WORK TO COMPLETE:
Each line of the material must be repeated precisely, with the pictures left out.

MATERIAL PROVIDED:
============
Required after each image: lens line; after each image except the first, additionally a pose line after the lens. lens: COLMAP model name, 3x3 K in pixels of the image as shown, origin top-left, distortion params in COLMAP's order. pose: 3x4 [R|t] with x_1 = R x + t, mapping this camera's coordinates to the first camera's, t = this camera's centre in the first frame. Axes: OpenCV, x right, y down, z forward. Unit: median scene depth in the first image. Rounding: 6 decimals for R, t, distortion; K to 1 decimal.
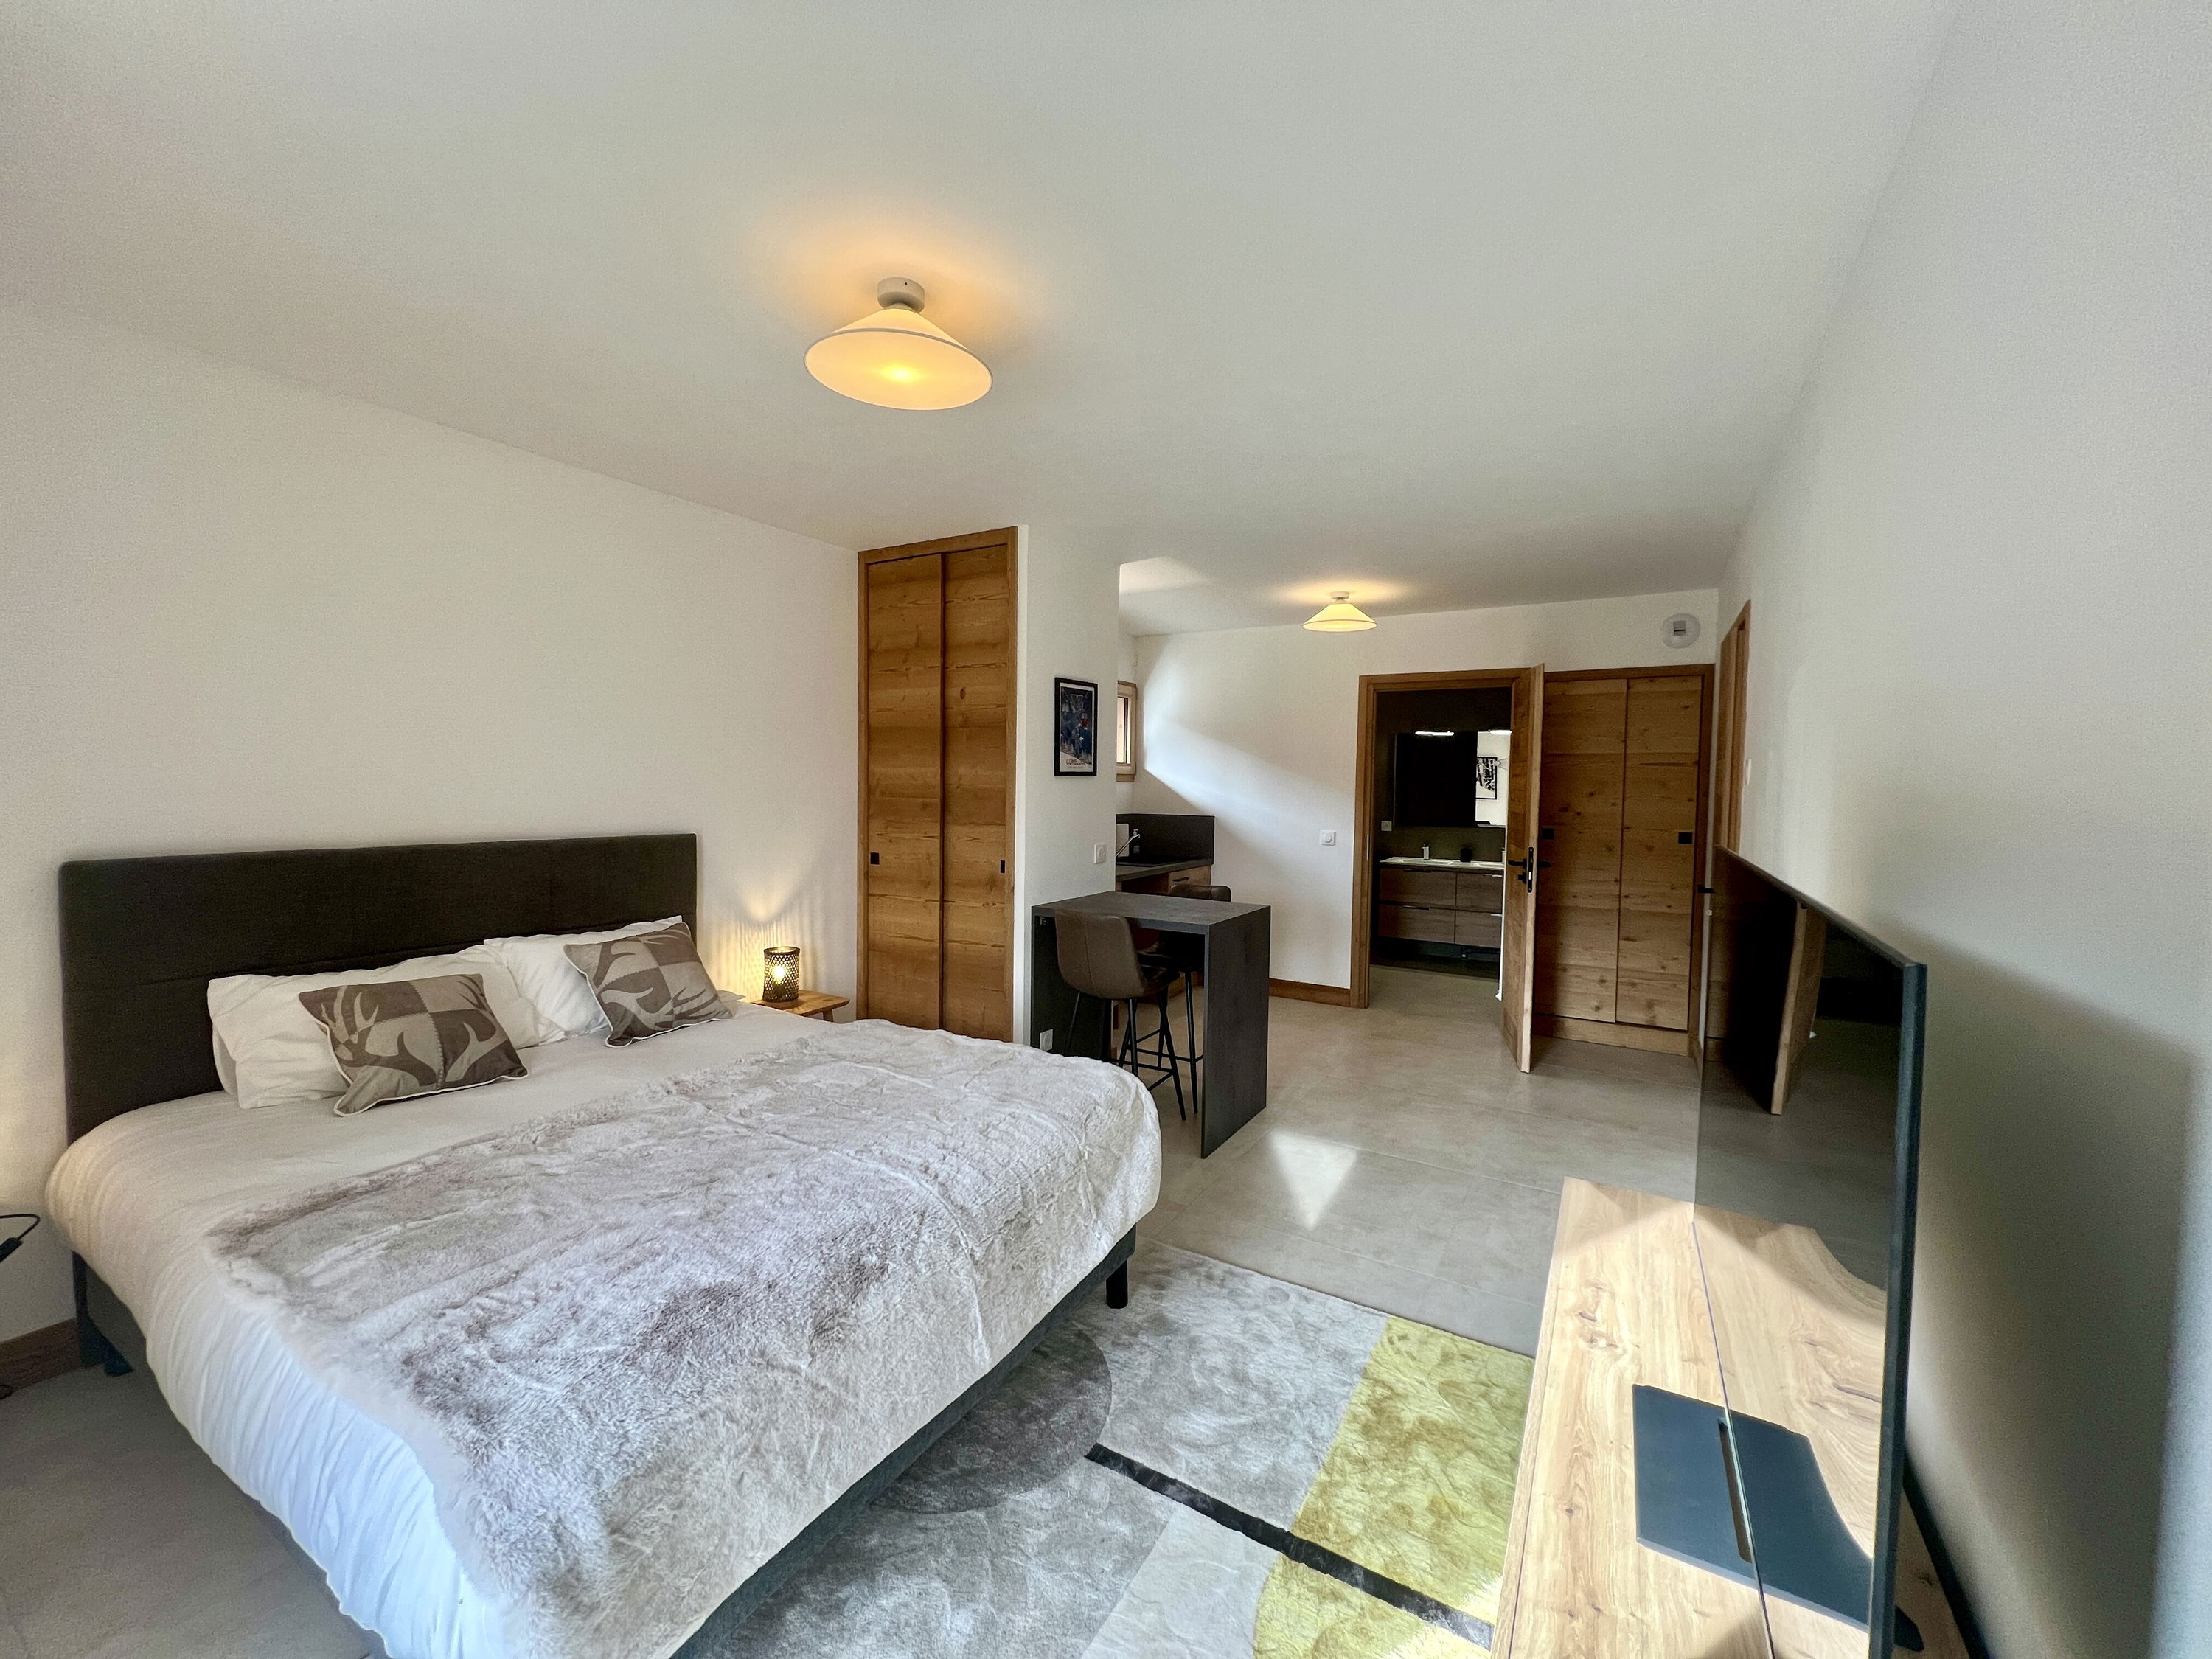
lens RADIAL K [[883.4, 0, 1099.9], [0, 883.4, 833.6], [0, 0, 1]] dist [-0.002040, -0.000231]
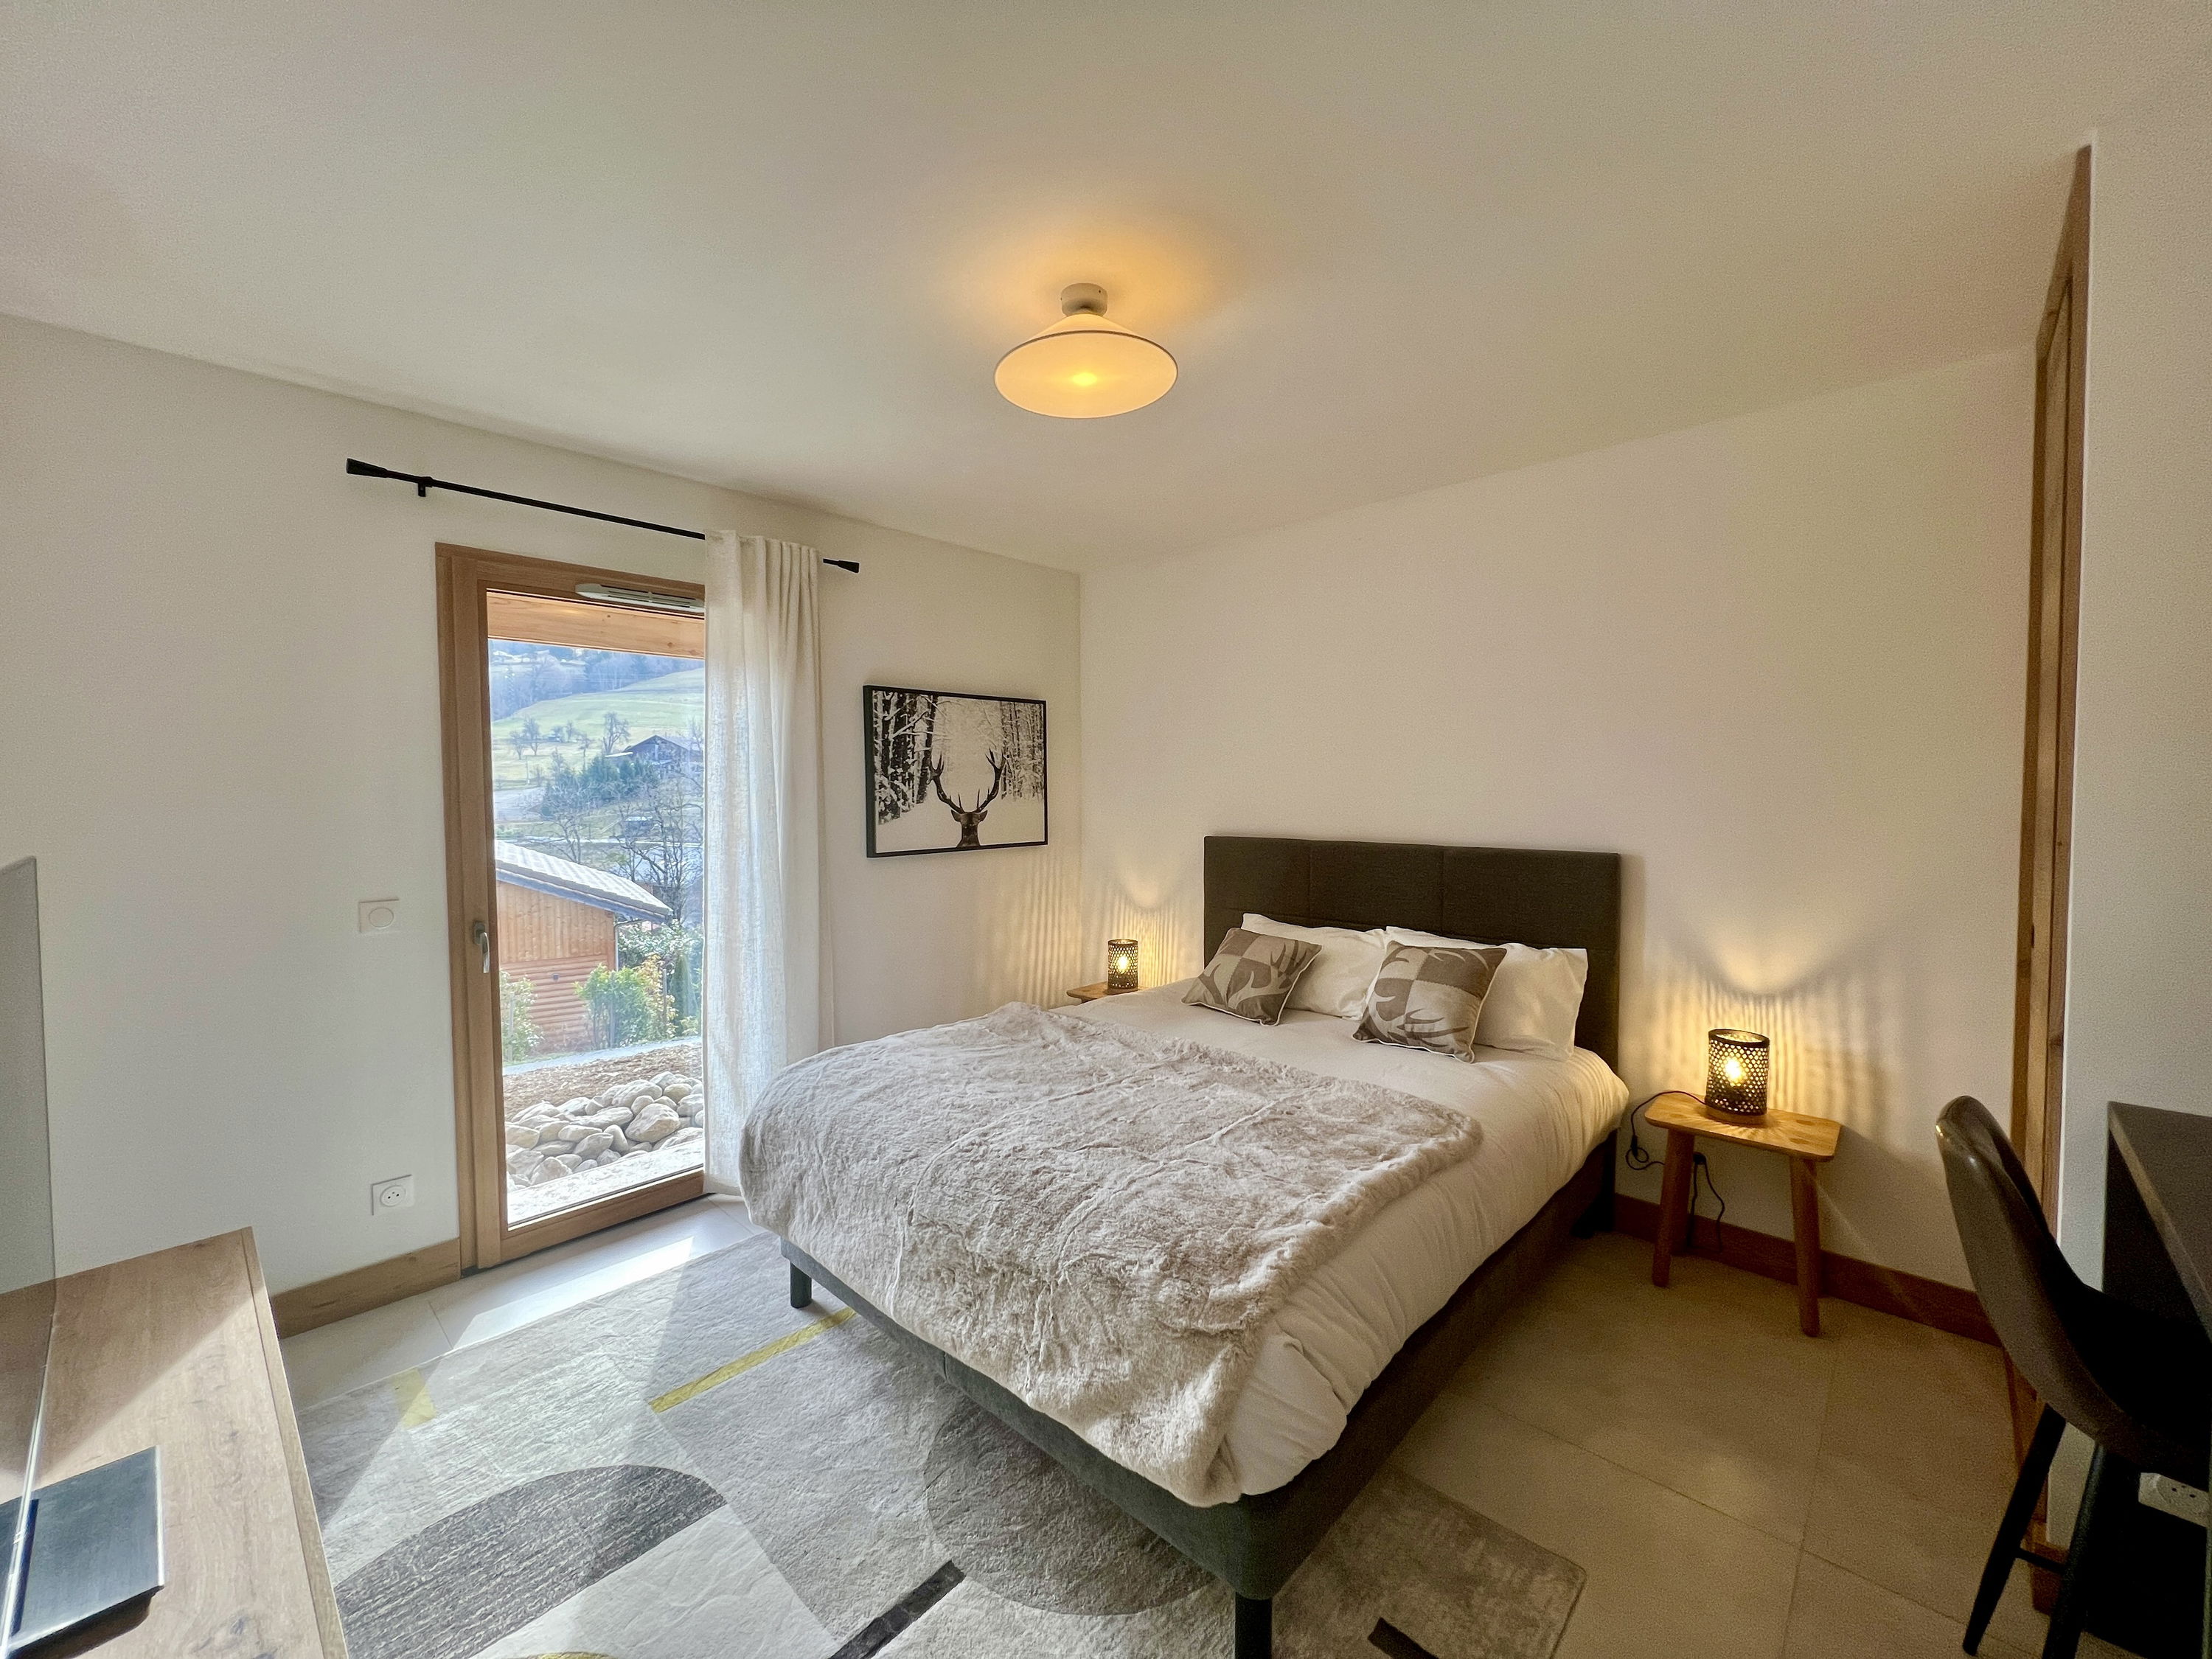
lens RADIAL K [[883.4, 0, 1103.4], [0, 883.4, 816.7], [0, 0, 1]] dist [-0.002040, -0.000231]
pose [[-0.217177, 0.018691, -0.975953, 0.530865], [-0.050116, 0.998285, 0.030271, -0.042594], [0.974845, 0.055485, -0.215868, 0.872133]]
============
SOLUTION TO THIS TASK:
Required after each image: lens line; after each image except the first, additionally a pose line after the lens. lens: COLMAP model name, 3x3 K in pixels of the image as shown, origin top-left, distortion params in COLMAP's order. pose: 3x4 [R|t] with x_1 = R x + t, mapping this camera's coordinates to the first camera's, t = this camera's centre in the first frame. Axes: OpenCV, x right, y down, z forward. Unit: median scene depth in the first image. Rounding: 6 decimals for R, t, distortion; K to 1 decimal.
lens RADIAL K [[883.4, 0, 1099.9], [0, 883.4, 833.6], [0, 0, 1]] dist [-0.002040, -0.000231]
lens RADIAL K [[883.4, 0, 1103.4], [0, 883.4, 816.7], [0, 0, 1]] dist [-0.002040, -0.000231]
pose [[-0.217177, 0.018691, -0.975953, 0.530865], [-0.050116, 0.998285, 0.030271, -0.042594], [0.974845, 0.055485, -0.215868, 0.872133]]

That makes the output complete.